[Requirement]:
Look for the word "瀬戸のほんじお". Copy every line of the listing where it occurs.
--- Source records Enclosed Below ---
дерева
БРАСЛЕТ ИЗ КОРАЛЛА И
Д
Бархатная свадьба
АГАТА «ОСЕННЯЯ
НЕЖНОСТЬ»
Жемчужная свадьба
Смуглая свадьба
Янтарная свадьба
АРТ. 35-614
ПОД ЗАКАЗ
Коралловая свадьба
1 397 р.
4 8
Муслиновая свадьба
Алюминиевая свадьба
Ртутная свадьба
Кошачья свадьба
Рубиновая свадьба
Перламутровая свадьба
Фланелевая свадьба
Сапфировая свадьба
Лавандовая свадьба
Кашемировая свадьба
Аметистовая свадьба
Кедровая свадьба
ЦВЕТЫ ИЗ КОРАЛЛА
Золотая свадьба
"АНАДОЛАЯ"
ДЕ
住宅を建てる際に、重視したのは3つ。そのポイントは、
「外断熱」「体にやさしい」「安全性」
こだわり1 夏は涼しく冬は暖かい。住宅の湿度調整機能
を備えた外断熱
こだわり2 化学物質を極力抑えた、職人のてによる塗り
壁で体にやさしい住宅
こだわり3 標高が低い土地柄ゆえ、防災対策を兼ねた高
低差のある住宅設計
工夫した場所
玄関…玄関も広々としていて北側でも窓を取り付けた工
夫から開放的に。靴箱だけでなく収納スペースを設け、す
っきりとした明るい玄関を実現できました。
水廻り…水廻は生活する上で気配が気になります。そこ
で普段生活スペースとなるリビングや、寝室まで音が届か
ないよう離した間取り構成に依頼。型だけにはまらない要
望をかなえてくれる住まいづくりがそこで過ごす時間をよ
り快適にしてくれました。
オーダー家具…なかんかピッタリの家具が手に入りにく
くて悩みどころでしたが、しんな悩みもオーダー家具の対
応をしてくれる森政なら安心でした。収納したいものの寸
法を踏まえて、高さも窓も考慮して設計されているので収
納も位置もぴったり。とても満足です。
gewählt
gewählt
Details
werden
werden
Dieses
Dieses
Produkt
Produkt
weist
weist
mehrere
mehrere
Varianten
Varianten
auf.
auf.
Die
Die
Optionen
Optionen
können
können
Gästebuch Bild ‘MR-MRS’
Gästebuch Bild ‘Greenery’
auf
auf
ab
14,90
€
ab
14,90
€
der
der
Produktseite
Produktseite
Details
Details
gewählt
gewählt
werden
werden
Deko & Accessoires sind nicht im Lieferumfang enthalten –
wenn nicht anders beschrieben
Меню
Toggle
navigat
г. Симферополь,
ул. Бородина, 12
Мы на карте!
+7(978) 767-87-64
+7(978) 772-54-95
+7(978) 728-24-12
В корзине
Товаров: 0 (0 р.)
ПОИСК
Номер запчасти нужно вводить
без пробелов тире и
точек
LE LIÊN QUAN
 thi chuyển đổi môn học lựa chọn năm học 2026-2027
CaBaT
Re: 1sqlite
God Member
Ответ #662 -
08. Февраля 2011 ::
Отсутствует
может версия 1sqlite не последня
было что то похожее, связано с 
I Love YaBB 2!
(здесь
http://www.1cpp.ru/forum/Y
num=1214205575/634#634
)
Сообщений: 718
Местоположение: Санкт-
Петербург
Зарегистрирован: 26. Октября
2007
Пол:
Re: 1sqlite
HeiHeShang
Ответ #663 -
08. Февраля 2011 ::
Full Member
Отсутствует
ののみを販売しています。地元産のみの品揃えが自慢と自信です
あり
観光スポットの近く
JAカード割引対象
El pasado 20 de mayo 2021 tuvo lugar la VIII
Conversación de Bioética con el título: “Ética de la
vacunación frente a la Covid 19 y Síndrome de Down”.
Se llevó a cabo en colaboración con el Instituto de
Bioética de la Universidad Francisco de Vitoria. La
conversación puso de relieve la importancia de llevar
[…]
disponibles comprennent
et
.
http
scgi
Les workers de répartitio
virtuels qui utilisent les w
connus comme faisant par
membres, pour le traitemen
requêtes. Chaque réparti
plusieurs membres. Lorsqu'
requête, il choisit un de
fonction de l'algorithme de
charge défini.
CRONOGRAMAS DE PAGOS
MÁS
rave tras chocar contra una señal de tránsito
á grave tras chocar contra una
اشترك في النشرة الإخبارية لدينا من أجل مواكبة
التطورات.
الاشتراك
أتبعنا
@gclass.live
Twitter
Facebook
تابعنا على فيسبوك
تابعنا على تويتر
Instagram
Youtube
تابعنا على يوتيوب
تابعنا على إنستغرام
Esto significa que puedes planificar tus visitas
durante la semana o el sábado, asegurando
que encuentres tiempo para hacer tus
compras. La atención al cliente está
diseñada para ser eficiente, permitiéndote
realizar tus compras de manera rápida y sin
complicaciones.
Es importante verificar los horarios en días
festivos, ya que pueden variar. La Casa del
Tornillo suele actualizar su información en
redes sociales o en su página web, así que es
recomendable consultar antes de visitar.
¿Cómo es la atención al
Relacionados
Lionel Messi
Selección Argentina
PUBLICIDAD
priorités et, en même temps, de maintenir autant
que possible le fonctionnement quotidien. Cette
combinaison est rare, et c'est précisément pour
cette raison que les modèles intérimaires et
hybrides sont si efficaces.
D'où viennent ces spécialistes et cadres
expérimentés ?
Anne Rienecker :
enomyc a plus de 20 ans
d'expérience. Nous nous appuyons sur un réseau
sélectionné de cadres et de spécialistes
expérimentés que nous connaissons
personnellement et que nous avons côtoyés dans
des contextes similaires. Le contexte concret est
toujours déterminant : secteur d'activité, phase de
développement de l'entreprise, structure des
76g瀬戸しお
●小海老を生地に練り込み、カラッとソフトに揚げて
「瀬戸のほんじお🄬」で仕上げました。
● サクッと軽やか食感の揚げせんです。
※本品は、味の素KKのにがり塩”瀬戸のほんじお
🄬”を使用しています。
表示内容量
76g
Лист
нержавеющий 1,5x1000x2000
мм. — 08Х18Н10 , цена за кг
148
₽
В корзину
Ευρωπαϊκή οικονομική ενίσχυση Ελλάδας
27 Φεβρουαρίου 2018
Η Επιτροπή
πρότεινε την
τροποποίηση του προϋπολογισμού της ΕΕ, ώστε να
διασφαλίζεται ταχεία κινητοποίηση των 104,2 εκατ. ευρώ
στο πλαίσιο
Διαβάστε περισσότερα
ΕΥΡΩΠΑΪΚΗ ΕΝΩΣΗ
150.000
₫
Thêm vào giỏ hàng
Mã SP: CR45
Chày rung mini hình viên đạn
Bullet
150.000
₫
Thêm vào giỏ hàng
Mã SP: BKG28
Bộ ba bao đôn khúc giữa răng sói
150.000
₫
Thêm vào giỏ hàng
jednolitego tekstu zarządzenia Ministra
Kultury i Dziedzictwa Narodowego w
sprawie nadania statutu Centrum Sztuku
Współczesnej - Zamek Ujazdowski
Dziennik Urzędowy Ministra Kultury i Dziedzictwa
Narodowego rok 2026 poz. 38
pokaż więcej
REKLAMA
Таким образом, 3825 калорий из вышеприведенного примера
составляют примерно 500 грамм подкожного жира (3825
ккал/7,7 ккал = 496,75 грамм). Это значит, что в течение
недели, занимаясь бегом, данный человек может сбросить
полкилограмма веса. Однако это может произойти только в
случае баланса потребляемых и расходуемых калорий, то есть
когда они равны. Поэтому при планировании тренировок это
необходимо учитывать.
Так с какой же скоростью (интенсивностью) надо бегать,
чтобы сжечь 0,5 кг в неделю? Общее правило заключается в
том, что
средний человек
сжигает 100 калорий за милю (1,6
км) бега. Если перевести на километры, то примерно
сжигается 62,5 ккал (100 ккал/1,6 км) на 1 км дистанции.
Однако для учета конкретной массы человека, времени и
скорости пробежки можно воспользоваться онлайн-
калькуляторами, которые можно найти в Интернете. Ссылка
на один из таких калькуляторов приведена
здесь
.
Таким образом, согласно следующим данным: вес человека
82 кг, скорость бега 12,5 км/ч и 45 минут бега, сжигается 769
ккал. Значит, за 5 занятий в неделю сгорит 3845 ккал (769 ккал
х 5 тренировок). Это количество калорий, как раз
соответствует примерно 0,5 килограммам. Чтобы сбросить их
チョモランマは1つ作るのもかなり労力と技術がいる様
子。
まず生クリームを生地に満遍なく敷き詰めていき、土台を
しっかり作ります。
--- End of Enclosed Source records ---
[Output]:
「瀬戸のほんじお🄬」で仕上げました。
※本品は、味の素KKのにがり塩”瀬戸のほんじお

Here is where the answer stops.